We live in one of the most litigious societies on the planet. Whenever we feel a wrong has been done to us we want to blame someone for it and make them pay. While this has caused a lot of controversy both in the media and the legal field, sometimes a topic comes along that stirs up all of our emotions. I am talking about the latest trend in real estate which is suing your real estate appraiser for over-estimating the value of your property when you bought it and thereby causing you to lose money when it's time to sell.
We all have heard the stories of how the banks are to blame for the real estate bubble burst. Loose lending guidelines and irresponsible underwriting caused people to be able to get loans when they really didn't qualify for them. But up until now other parties involved in the real estate industry have remained relatively unscathed. This is no longer the case for real estate appraisers. Recent court decisions have said that if a buyer can prove that an appraiser deliberately or negligently over-estimated the value of their property when they purchased it, and that property subsequently lost a large portion of its equity leaving the owner upside down, then the appraiser can be held liable for your loss.
The FDIC has instituted multiple lawsuits against both individual appraisers and appraisal companies for causing purchaser's or real property to lose money due to either the appraiser’s careless disregard for market trends and/or conspiring with a lender to over-inflate the value of a property. The FDIC has standing to bring these lawsuits as it insures the lenders who lost money on the loans made because of these false appraisals.
While fraud has always been prosecuted both civilly and criminally it is this liability for perceived negligence that has opened the floodgates for lawsuits against appraisers. The FDIC is also using the language of the USPAP to justify their lawsuits. Uniform Standards of Professional Appraisal Practice, commonly referred to by the acronym USPAP, can be considered the quality control standards applicable for real property, personal property, intangibles, and business valuation appraisal analysis and reports in the United States and its territories.
The FDIC's favorite alleged "USPAP violations" or other alleged errors in its most recent cases have been:
Some of the allegations of negligence against the defendant appraisers suggest that the FDIC is seeking to hold appraisers liable for things most appraisers would not normally expect. For example, in one lawsuit the FDIC is blaming the appraiser for failing to indicate that "the market was possibly slowing" at a certain price level in 2005 based on one of the selected comparable having been on the market for 91 days.
This has the appraisal community up in arms. Most of the errors and omissions policies appraisers carry do not protect them against this type of lawsuit. This means if you sue your appraiser and win, they are most likely going to be personally liable. To win you have to prove that the appraiser either conspired with the lender or mortgage broker to inflate the value of the property or was so negligent in their research of the property that you were damaged by their valuation.
This is a new and evolving trend in today’s real estate industry and it's one that many people will be following as it can lead to not only appraisers being sued, but any company along the chain of real estate being forced out of business such as the title companies, surveyors or possibly sellers.

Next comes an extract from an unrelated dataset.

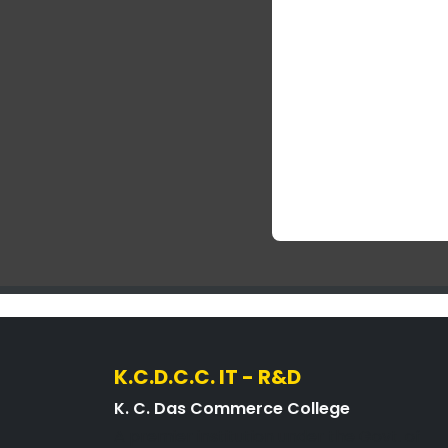
K.C.D.C.C. IT - R&D
K. C. Das Commerce College
A premier institution under the Govt. of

Daniel Doran is a 20+ year veteran in the real estate industry. He is a previous owner of a law firm, mortgage and title company. Daniel has also written several books on mortgage modification, short sales and real estate investing. He currently specializes in Commercial Finance and Real Estate Development and is a graduate of Manhattanville College and Brooklyn Law School. You can contact Dan at Buildings By Owner.
I read the paper and I'm glad the legal research I did for you on it was helpful. It is an extremely in depth report and I recommend it highly.
I have always felt a real estate appraisers job was a no win scenario. Come in too low, too often and realtors and mortgage companies will not refer clients to you. Come in too high too often and lenders will remove you from their list of approved appraisers. I agree with you, it is at times a thankless and underpaid job.
Hopefully the appraisers who did their jobs correctly will not be grouped in with those who obviously took advantage of the rules.
As you no doubt anticipated I am alarmed over the FDIC allegations against appraisers, but on further reflections they simply echo those of the lenders operating in the secondary mortgage market. Those lenders are high risk clients of the kind that stimulate ever higher E&O premiums.
Appraisers who work in the secondary market must expect to defend ridiculous allegations, which begs the questions why and why for such low fees and untenable turn times.
Great article. I wanted to offer you a link to a white paper that a group of us just put out regarding land contamination and residential properties and many requirements that exist (many surrounding the appraisal/valuation process) that are largely being ignored. http://bit.ly/PDDckR
Thought you might find it interesting and topical.